Sanusi explained that the economy of the country is struggling, and there are so many indices that reflect on airfares. Some of the indices, he said, include strength of the naira against the dollar, economy of the country and increase in commodities and services, amongst others.
“When we were in lockdown due to COVID-19, we thought that passenger confidence may be minimal but surprisingly, passenger confidence was higher than what we expected. We started with a load factor of between 50 to 60 percent and we charged the same airfares during the pre-covid era,” Sanusi said.
“As we started opening up and began to realise the effect of COVID-19 and the economy on our operations, we had to increase fares. There has been an increase in the cost of spare parts, aircraft lease, Passenger Service Charge (PSC) and services generally provided by service providers,” he said.
The Federal Airports Authority of Nigeria (FAAN), in August, increased PSC by 100 percent from N1,000 to N2,000 for domestic travellers while international travellers have had to pay $100 instead of $50. This service charge will be included in airfares of passengers.

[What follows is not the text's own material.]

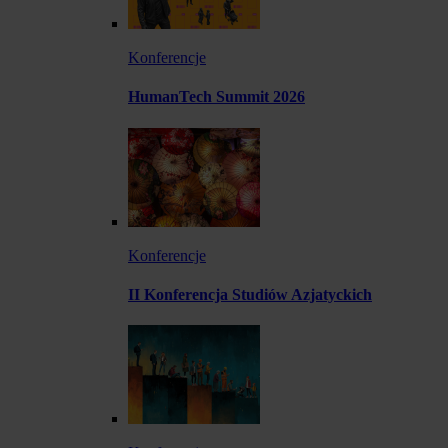
Konferencje
HumanTech Summit 2026
Konferencje
II Konferencja Studiów Azjatyckich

These realities ensure that domestic airlines operate on a very thin margin and with further increase in the price of local airfares by as much as 100 percent as Nigerians book tickets ahead of the Christmas holiday. However, for most African countries, the situation is not the same.
Tayo Ojuri, managing partner, Aglow Aviation Support Services Limited, told BusinessDay that the rate of the dollar to the naira affects airfares.
Nigeria has devalued its exchange rate three times this year already, going first from N305/$1 to N360/$1 and then to N390/$1. The exchange rate at the black market is currently at N475/$1 and rose as high as N502/$1 last week.
Before the pandemic, Nigeria’s indigenous carriers had been seeking government support, urging permanent waivers on tariffs on imported aircraft and spares, exemption from VAT payment and upgrade of airport facilities, especially installation of airfield lighting at airports so that they can fly for longer hours.
But with the coronavirus pandemic disruptions, stakeholders say it has become critical that airlines need financial help from the government to survive.
Olumide Ohunayo, an aviation analyst, told BusinessDay that aside from providing monetary bailout, the government can work with the banks to put a moratorium on all outstanding debts, interest rates, loans and principals for about one year to help airlines recover quickly.
According to the International Air Transport Association (IATA), airlines are expected to post a loss of $84.3 billion in 2020 and financial relief from government remains a lifeline to many airlines.